I think it is necessarily implied in 62 O.S. 1961, § 71 that the Board may consider the capital structure of the bank in which such funds are to be deposited in relation to the total amount of public money which should be placed in such bank. It is very possible, I think, that a bank could be over extended in state funds on deposit to such an extent that a sudden need for such funds by the state would result in the bank being placed in a position that it could not honor its obligations. If a bank should be unable to respond when called upon to return state deposits and the state would (insofar as such deposits exceed the federally insured amount) be compelled to sue upon the security and establish the amount and priority of its lien thereon, such remedy might prove to be almost totally inadequate for the state’s purposes. Such litigation would be costly in both time and expense and in the meantime the state would be without those funds with which to honor its obligations to furnish services to its citizens and discharge its other obligations.

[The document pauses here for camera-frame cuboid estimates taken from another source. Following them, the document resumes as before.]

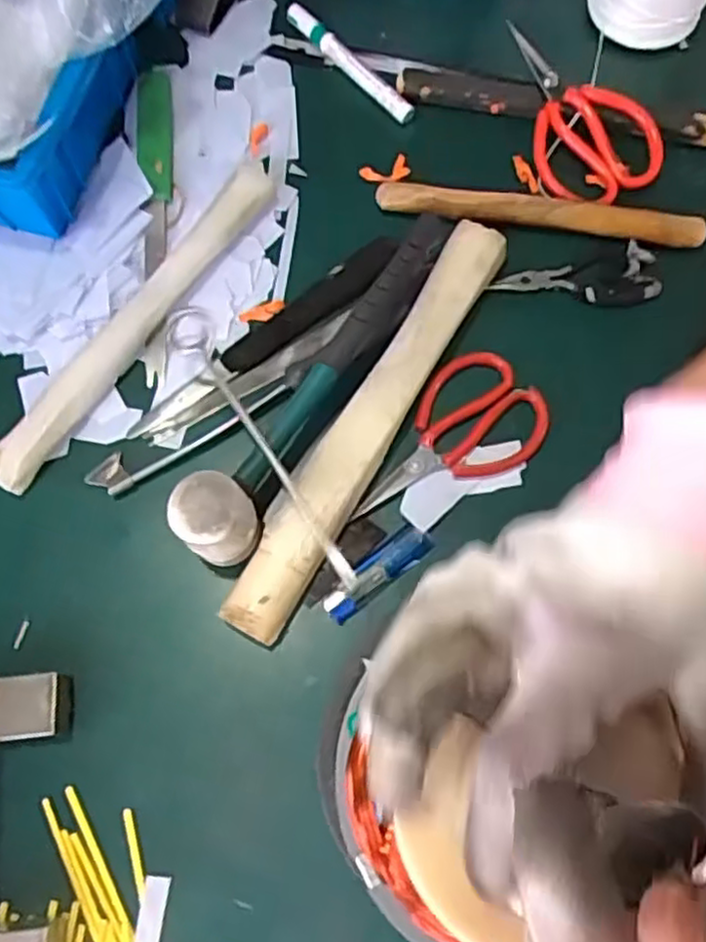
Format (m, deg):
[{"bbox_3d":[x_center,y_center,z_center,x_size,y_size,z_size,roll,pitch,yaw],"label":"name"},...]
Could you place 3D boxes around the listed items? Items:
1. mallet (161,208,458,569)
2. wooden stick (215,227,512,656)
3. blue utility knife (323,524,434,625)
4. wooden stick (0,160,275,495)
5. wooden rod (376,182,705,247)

As I read the statutory provision requiring that all deposits of state funds be secured, it merely furnishes a form of insurance or a guaranty that the bank will be able to respond when the state wishes to withdraw its funds. It is very similar to the protection afforded depositors by federal deposit insurance. To assign such a statutory requirement the effect claimed for it, that of preventing the Board from considering the relationship between the capital structure of a bank and the amount of state money which such bank may be selected to receive as a depository, is to in effect defeat the intent of the legislation creating the Depository Board. If that Board is to be limited to simply naming some banks in which the state money is to be deposited and may not consider the ability of the banks to respond when they are called upon to return the state’s money, then I fail to see any real purpose in the legislation establishing a Depository Board. Surely the legislation creating the Board and giving it the authority to select banks in good standing had for its intent and purpose the protection of the people’s money. I would interpret the legislation to give effect to such purpose.

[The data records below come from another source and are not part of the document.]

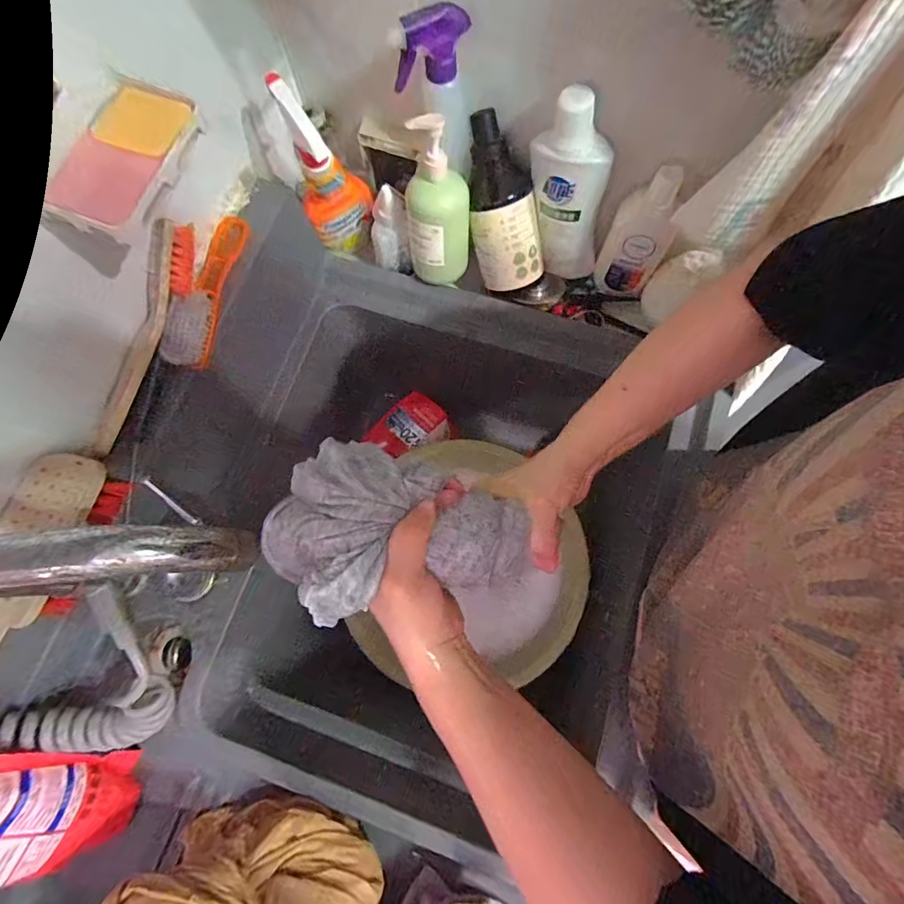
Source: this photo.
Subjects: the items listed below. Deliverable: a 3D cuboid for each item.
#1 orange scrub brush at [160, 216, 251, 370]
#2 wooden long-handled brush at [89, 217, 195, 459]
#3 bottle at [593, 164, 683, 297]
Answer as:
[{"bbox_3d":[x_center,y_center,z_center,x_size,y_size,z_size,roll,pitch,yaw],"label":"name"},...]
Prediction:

I think paragraph (2)-(b) of the order of the Depository Board is a valid exercise of the authority of that Board to consider the “standing” of banks which are to receive deposits of state funds and I don’t think the requirement of the statute in question, to the effect that any money which is deposited must first be secured, is a limitation upon the power of the Board to select as official depositories banks in “good standing” by the Board relating the total amount to be deposited to the capital structure of the bank involved. It is noted that no complaint is made that the proposed rule of the Board is arbitrary or unreasonable in its approach to the problem. The petitioner argues that the Board simply doesn’t have the authority to, in effect, define the “good standing” of a bank to receive deposits of state money. I would hold that it does.
I respectfully dissent to that portion of the majority opinion which grants the writ of prohibition.